Copy the records below word for word, from the first line through the line that contains "b. The teacher", and leave out any pictures.
**** RECORDS FOR THE EXERCISE ****
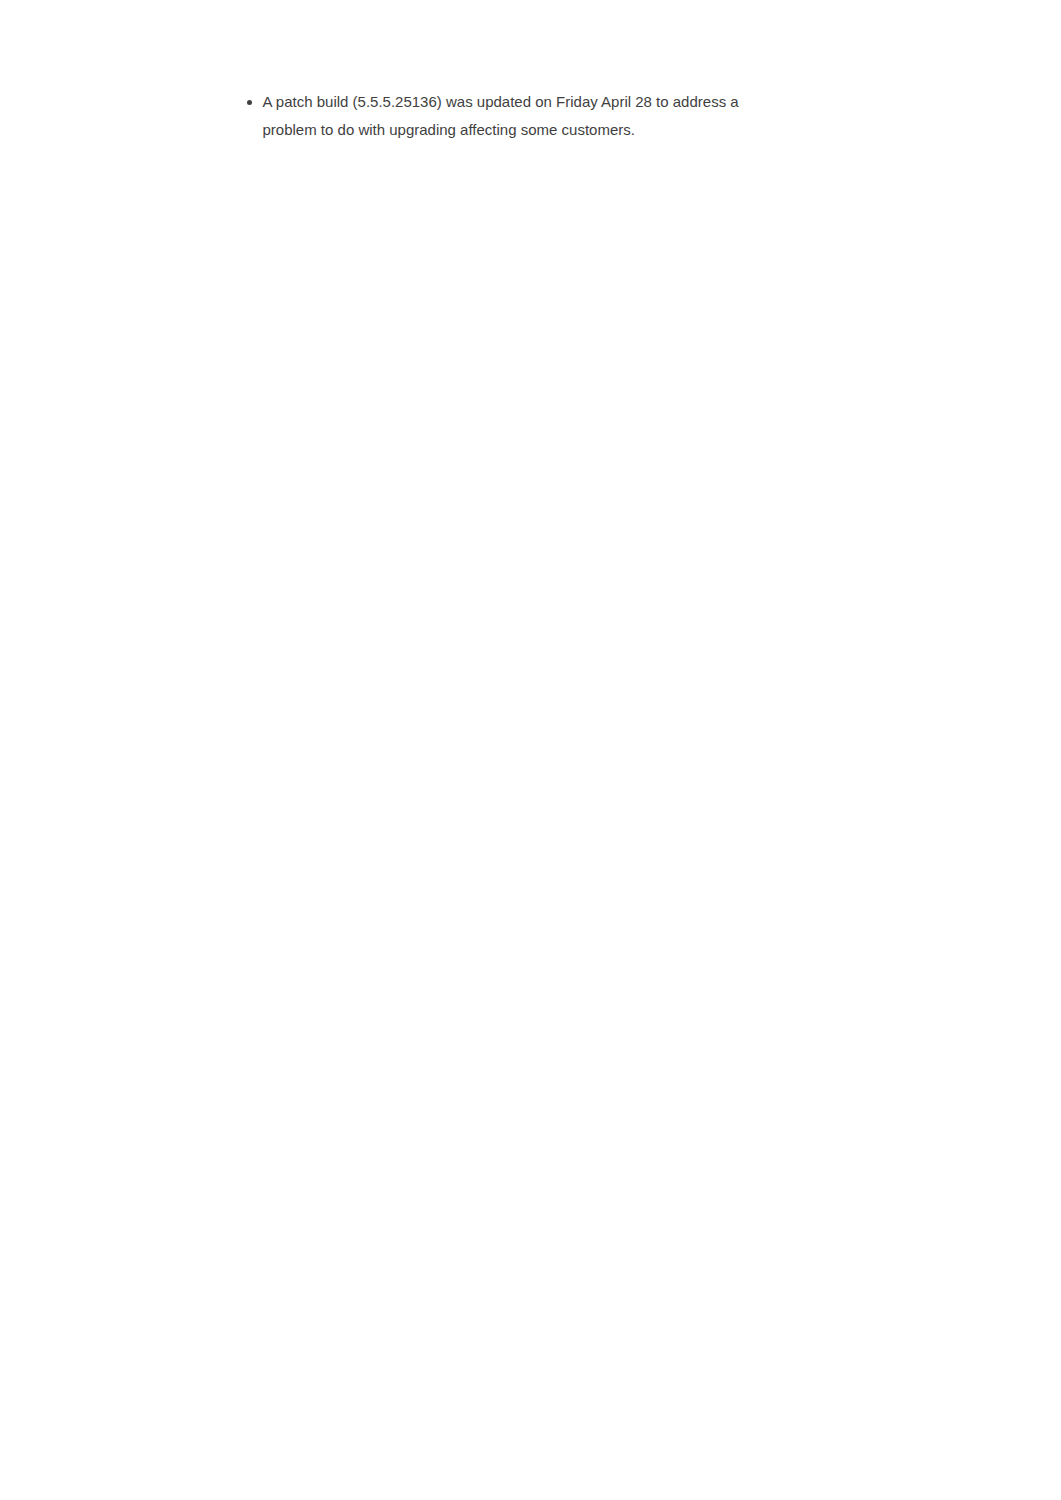A patch build (5.5.5.25136) was updated on Friday April 28 to address a problem to do with upgrading affecting some customers.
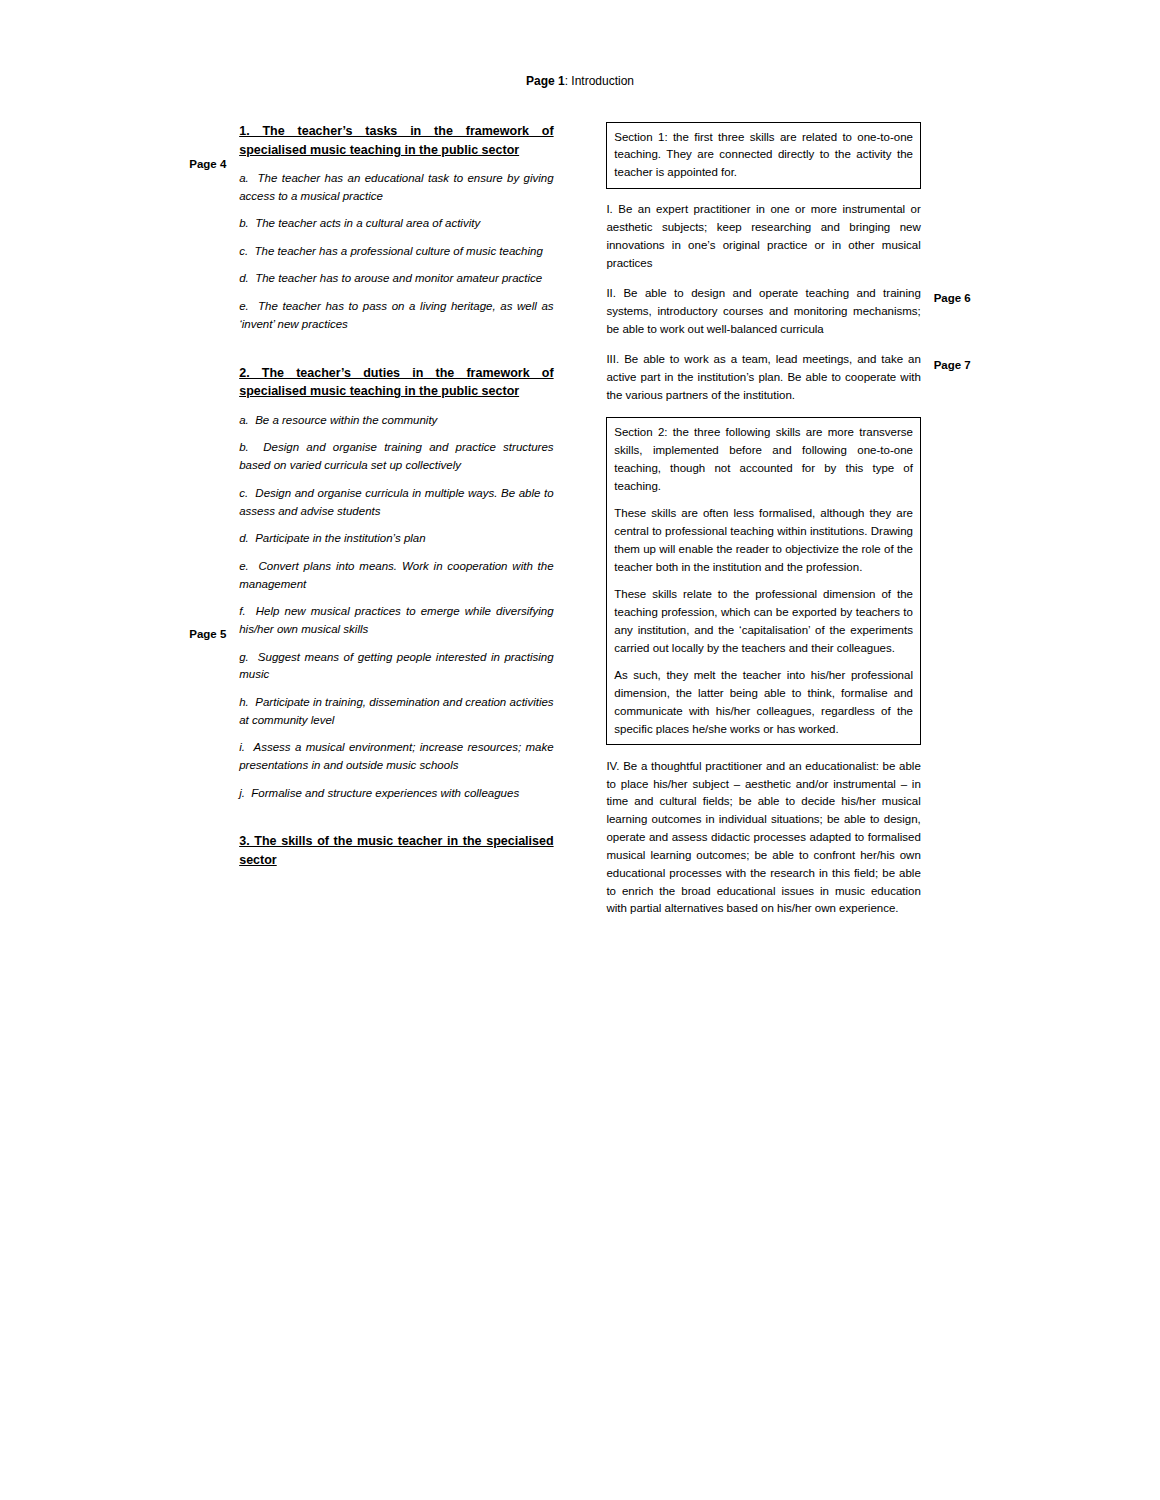Page 1: Introduction
Page 4 Page 5 Page 6 Page 7
1. The teacher’s tasks in the framework of specialised music teaching in the public sector
a. The teacher has an educational task to ensure by giving access to a musical practice
b. The teacher acts in a cultural area of activity
c. The teacher has a professional culture of music teaching
d. The teacher has to arouse and monitor amateur practice
e. The teacher has to pass on a living heritage, as well as ‘invent’ new practices
2. The teacher’s duties in the framework of specialised music teaching in the public sector
a. Be a resource within the community
b. Design and organise training and practice structures based on varied curricula set up collectively
c. Design and organise curricula in multiple ways. Be able to assess and advise students
d. Participate in the institution’s plan
e. Convert plans into means. Work in cooperation with the management
f. Help new musical practices to emerge while diversifying his/her own musical skills
g. Suggest means of getting people interested in practising music
h. Participate in training, dissemination and creation activities at community level
i. Assess a musical environment; increase resources; make presentations in and outside music schools
j. Formalise and structure experiences with colleagues
3. The skills of the music teacher in the specialised sector
Section 1: the first three skills are related to one-to-one teaching. They are connected directly to the activity the teacher is appointed for.
I. Be an expert practitioner in one or more instrumental or aesthetic subjects; keep researching and bringing new innovations in one’s original practice or in other musical practices
II. Be able to design and operate teaching and training systems, introductory courses and monitoring mechanisms; be able to work out well-balanced curricula
III. Be able to work as a team, lead meetings, and take an active part in the institution’s plan. Be able to cooperate with the various partners of the institution.
Section 2: the three following skills are more transverse skills, implemented before and following one-to-one teaching, though not accounted for by this type of teaching.
These skills are often less formalised, although they are central to professional teaching within institutions. Drawing them up will enable the reader to objectivize the role of the teacher both in the institution and the profession.
These skills relate to the professional dimension of the teaching profession, which can be exported by teachers to any institution, and the ‘capitalisation’ of the experiments carried out locally by the teachers and their colleagues.
As such, they melt the teacher into his/her professional dimension, the latter being able to think, formalise and communicate with his/her colleagues, regardless of the specific places he/she works or has worked.
IV. Be a thoughtful practitioner and an educationalist: be able to place his/her subject – aesthetic and/or instrumental – in time and cultural fields; be able to decide his/her musical learning outcomes in individual situations; be able to design, operate and assess didactic processes adapted to formalised musical learning outcomes; be able to confront her/his own educational processes with the research in this field; be able to enrich the broad educational issues in music education with partial alternatives based on his/her own experience.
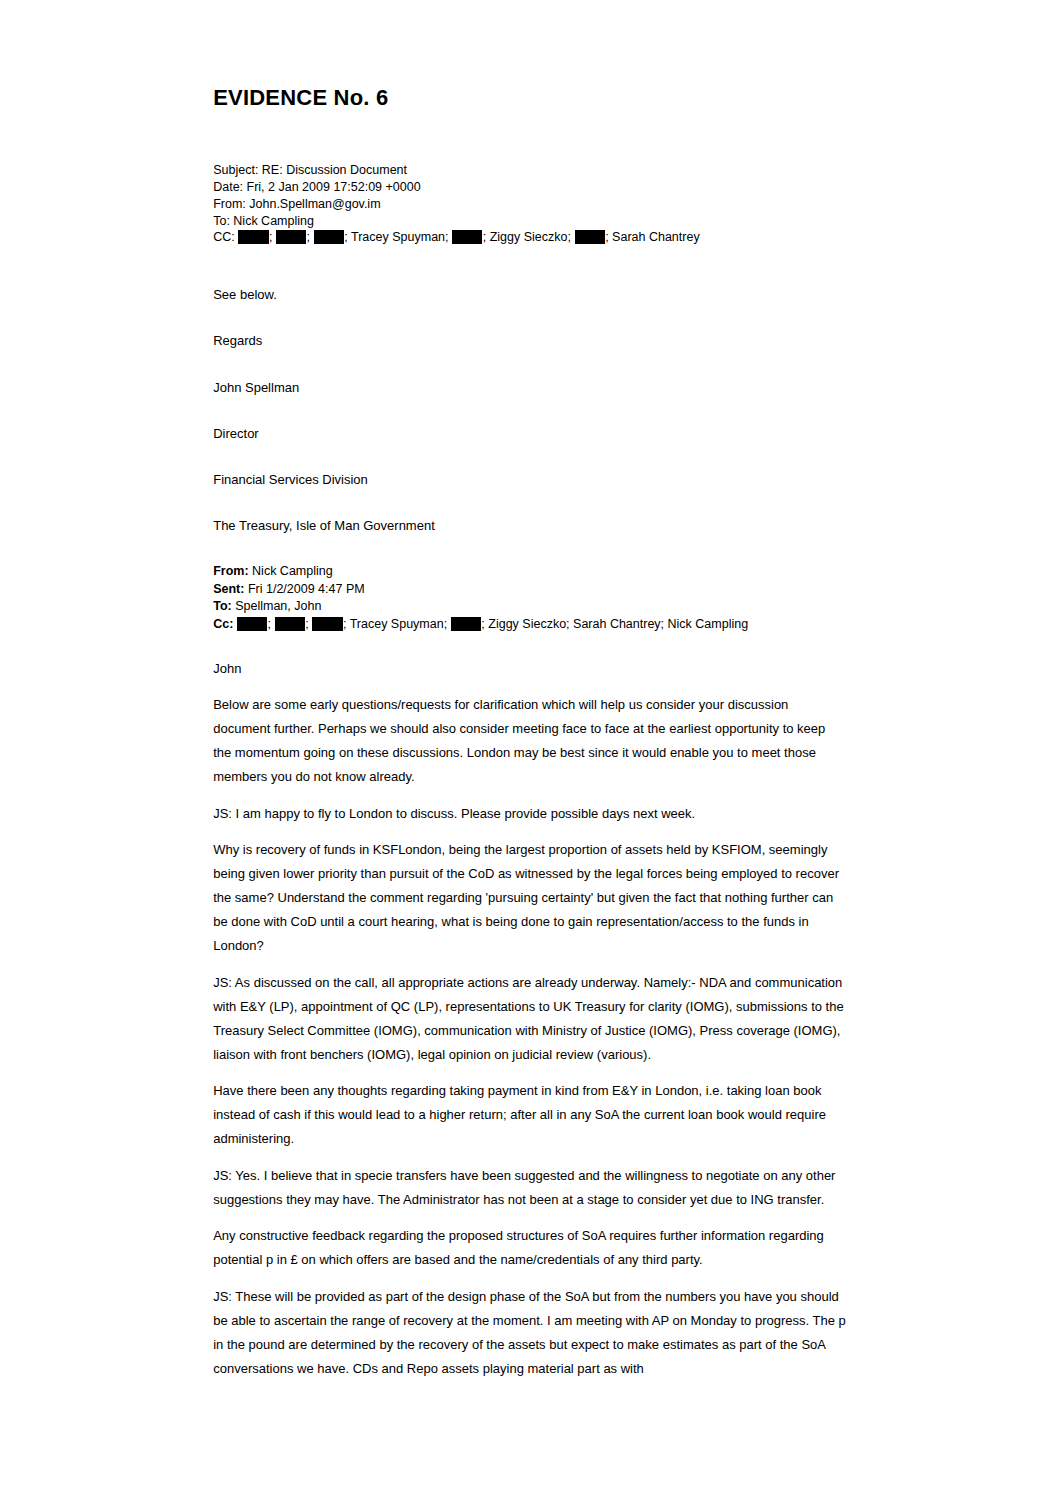EVIDENCE No. 6
Subject: RE: Discussion Document
Date: Fri, 2 Jan 2009 17:52:09 +0000
From: John.Spellman@gov.im
To: Nick Campling
CC: xxx; xxx; xxx; Tracey Spuyman; xxx; Ziggy Sieczko; xxx; Sarah Chantrey
See below.
Regards
John Spellman
Director
Financial Services Division
The Treasury, Isle of Man Government
From: Nick Campling
Sent: Fri 1/2/2009 4:47 PM
To: Spellman, John
Cc: xxx; xxx; xxx; Tracey Spuyman; xxx; Ziggy Sieczko; Sarah Chantrey; Nick Campling
John
Below are some early questions/requests for clarification which will help us consider your discussion document further. Perhaps we should also consider meeting face to face at the earliest opportunity to keep the momentum going on these discussions. London may be best since it would enable you to meet those members you do not know already.
JS: I am happy to fly to London to discuss. Please provide possible days next week.
Why is recovery of funds in KSFLondon, being the largest proportion of assets held by KSFIOM, seemingly being given lower priority than pursuit of the CoD as witnessed by the legal forces being employed to recover the same? Understand the comment regarding 'pursuing certainty' but given the fact that nothing further can be done with CoD until a court hearing, what is being done to gain representation/access to the funds in London?
JS: As discussed on the call, all appropriate actions are already underway. Namely:- NDA and communication with E&Y (LP), appointment of QC (LP), representations to UK Treasury for clarity (IOMG), submissions to the Treasury Select Committee (IOMG), communication with Ministry of Justice (IOMG), Press coverage (IOMG), liaison with front benchers (IOMG), legal opinion on judicial review (various).
Have there been any thoughts regarding taking payment in kind from E&Y in London, i.e. taking loan book instead of cash if this would lead to a higher return; after all in any SoA the current loan book would require administering.
JS: Yes. I believe that in specie transfers have been suggested and the willingness to negotiate on any other suggestions they may have. The Administrator has not been at a stage to consider yet due to ING transfer.
Any constructive feedback regarding the proposed structures of SoA requires further information regarding potential p in £ on which offers are based and the name/credentials of any third party.
JS: These will be provided as part of the design phase of the SoA but from the numbers you have you should be able to ascertain the range of recovery at the moment. I am meeting with AP on Monday to progress. The p in the pound are determined by the recovery of the assets but expect to make estimates as part of the SoA conversations we have. CDs and Repo assets playing material part as with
****
▶ _OUTPUT OF THE TASK_
A patch build (5.5.5.25136) was updated on Friday April 28 to address a problem to do with upgrading affecting some customers.
Page 1: Introduction
Page 4 Page 5 Page 6 Page 7
1. The teacher’s tasks in the framework of specialised music teaching in the public sector
a. The teacher has an educational task to ensure by giving access to a musical practice
b. The teacher acts in a cultural area of activity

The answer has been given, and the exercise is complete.